Question

An electron in a harmonic oscillator potential emits a photon with a wavelength of \(360 \mathrm{nm}\) as it undergoes a \(3 \rightarrow 1\) quantum jump. What is the wavelength of the photon emitted in a \(3 \rightarrow 2\) quantum jump? (Hint: The energy of the photon is equal to the energy difference between the initial and the final state of the electron.)

Short answer

Answer: The wavelength of the photon emitted in a \(3 \rightarrow 2\) quantum jump is \(540 \mathrm{nm}\).

Step-by-step solution

Calculate the energy difference for the 3 → 1 jump

First, we need to calculate the energy difference between the initial (n=3) and final (n=1) states. We can find it by using the energy of the emitted photon, using the following formula: \(E_{photon} = hf\) Where \(E_{photon}\) is the energy of the photon, \(h\) is the Planck's constant, and \(f\) is the frequency of the photon. Since we are given the wavelength, we can calculate the frequency using the speed of light (\(c\)): \(f = \frac{c}{\lambda}\) Therefore: \(E_{photon} = h\frac{c}{\lambda}\) Note that the energy difference between the n=3 and n=1 state is equal to the energy of the emitted photon: \(\Delta E_{31} = E_{photon}\)

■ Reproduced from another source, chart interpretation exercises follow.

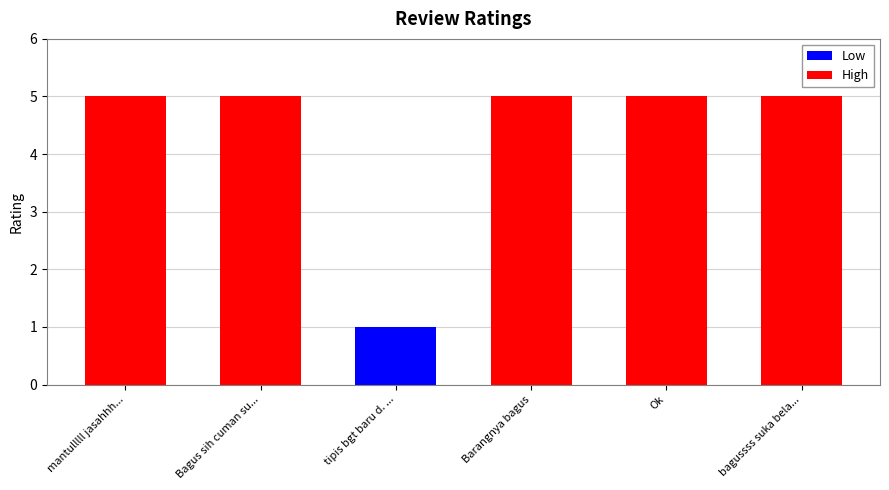

Approximately how many times larger is the value at bagussss suka bela... compared to tipis bgt baru d. ...?

5.0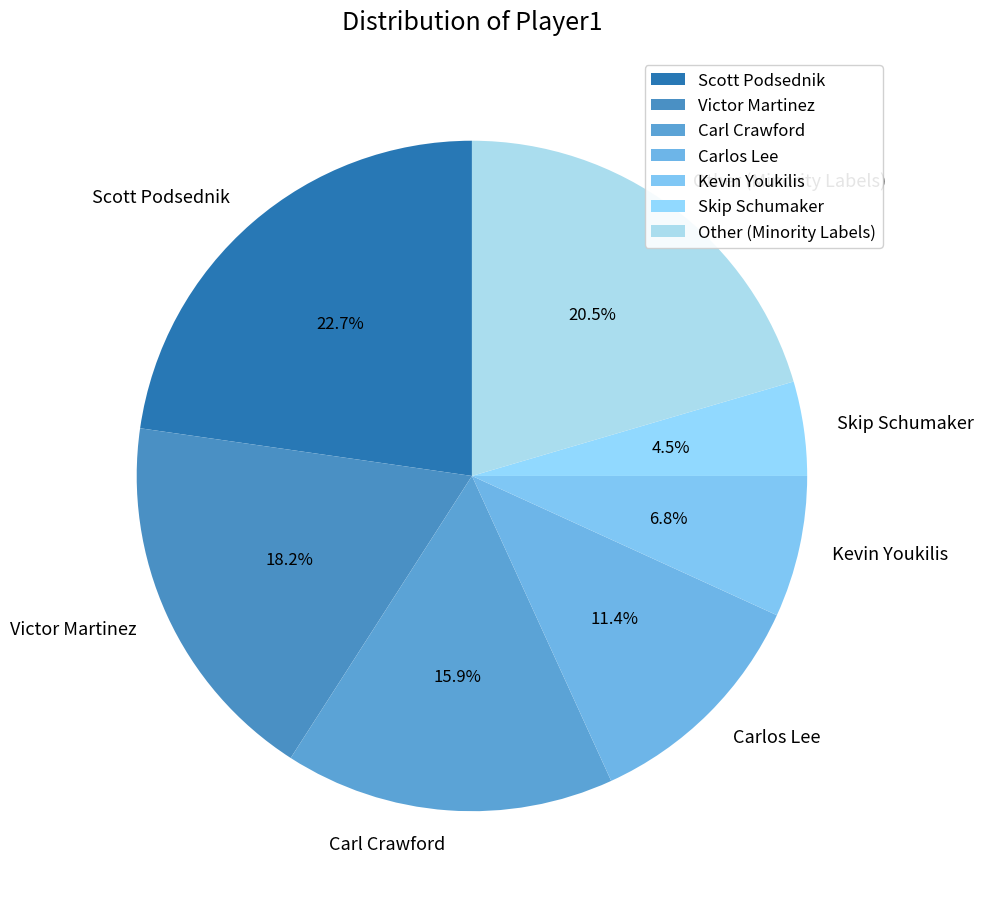

Which has a higher value, Victor Martinez or Scott Podsednik?

Scott Podsednik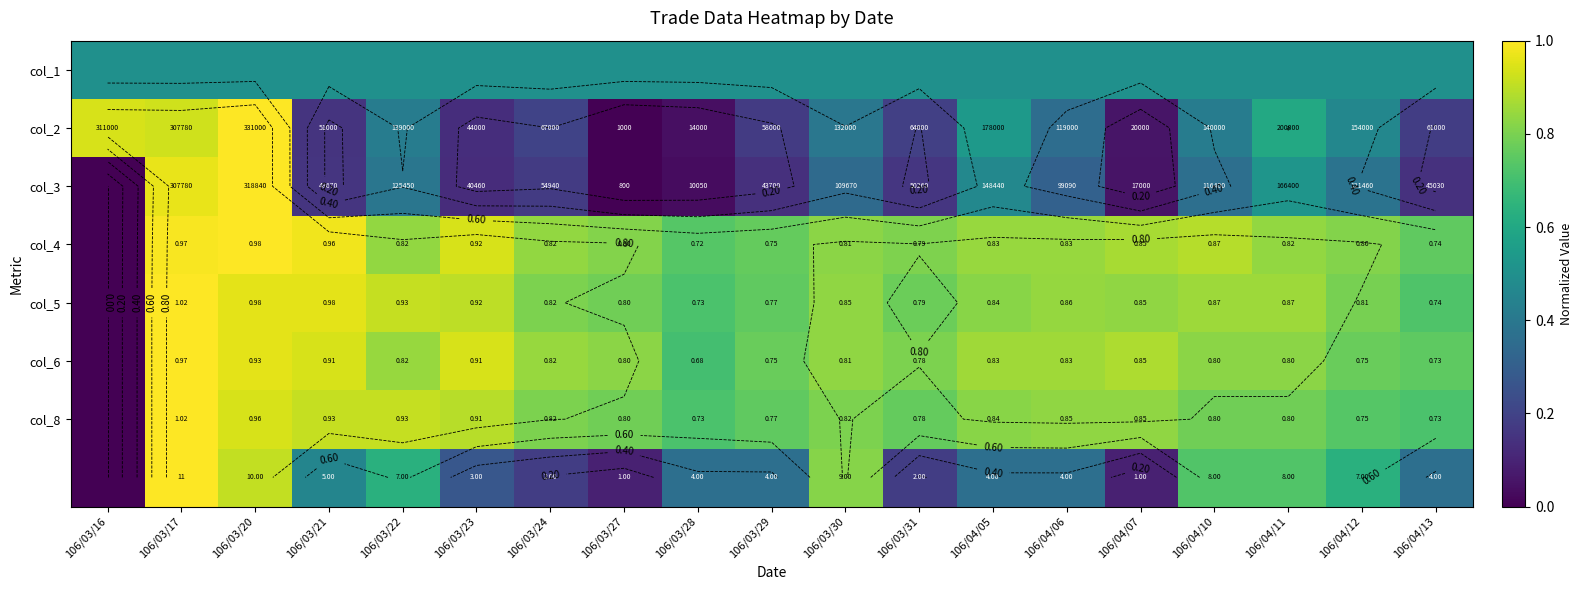

How many series are shown in this chart?

8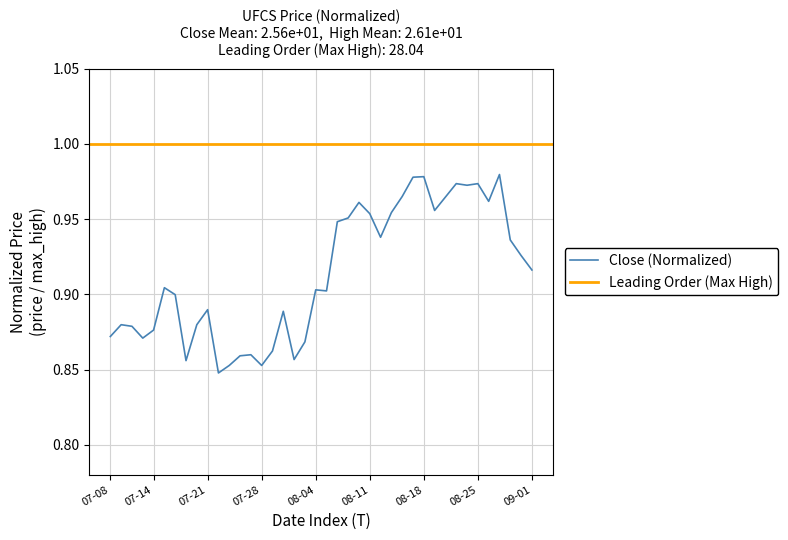

What is the change in value from 2021-07-08 to 2021-08-17?

+0.1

Calculate the energy difference for the 3 → 2 jump

Next, we need to calculate the energy difference between the initial (n=3) and final (n=2) states. Since the harmonic oscillator has quantized energy levels proportional to the quantum number, we can express the energy difference as follows: \(\Delta E_{32} = \frac{2}{3} \Delta E_{31}\) Using the energy difference calculated in step 1, we can find the energy difference for the \(3 \rightarrow 2\) jump: \(\Delta E_{32} = \frac{2}{3} E_{photon}\)

Calculate the wavelength of the photon emitted in the 3 → 2 jump

Now we can find the wavelength of the photon emitted in the \(3 \rightarrow 2\) jump using the energy difference calculated in step 2 and the same formula as in step 1: \(E_{photon_{32}} = h\frac{c}{\lambda_{32}}\) Since the energy difference for the \(3 \rightarrow 2\) jump is equal to the energy of the emitted photon in this case: \(\Delta E_{32} = E_{photon_{32}}\) Therefore: \(\lambda_{32} = h\frac{c}{\Delta E_{32}}\) Now substitute the value of \(\Delta E_{32}\) found in step 2: \(\lambda_{32} = h\frac{c}{\frac{2}{3}E_{photon}}\) Finally, substitute the value of the given wavelength (\(360 \mathrm{nm}\)) and solve for \(\lambda_{32}\): \(\lambda_{32} = \frac{3}{2}\lambda\) \(\lambda_{32} = \frac{3}{2}(360 \mathrm{nm})\) \(\lambda_{32} = 540 \mathrm{nm}\) So, the wavelength of the photon emitted in a \(3 \rightarrow 2\) quantum jump is \(540 \mathrm{nm}\).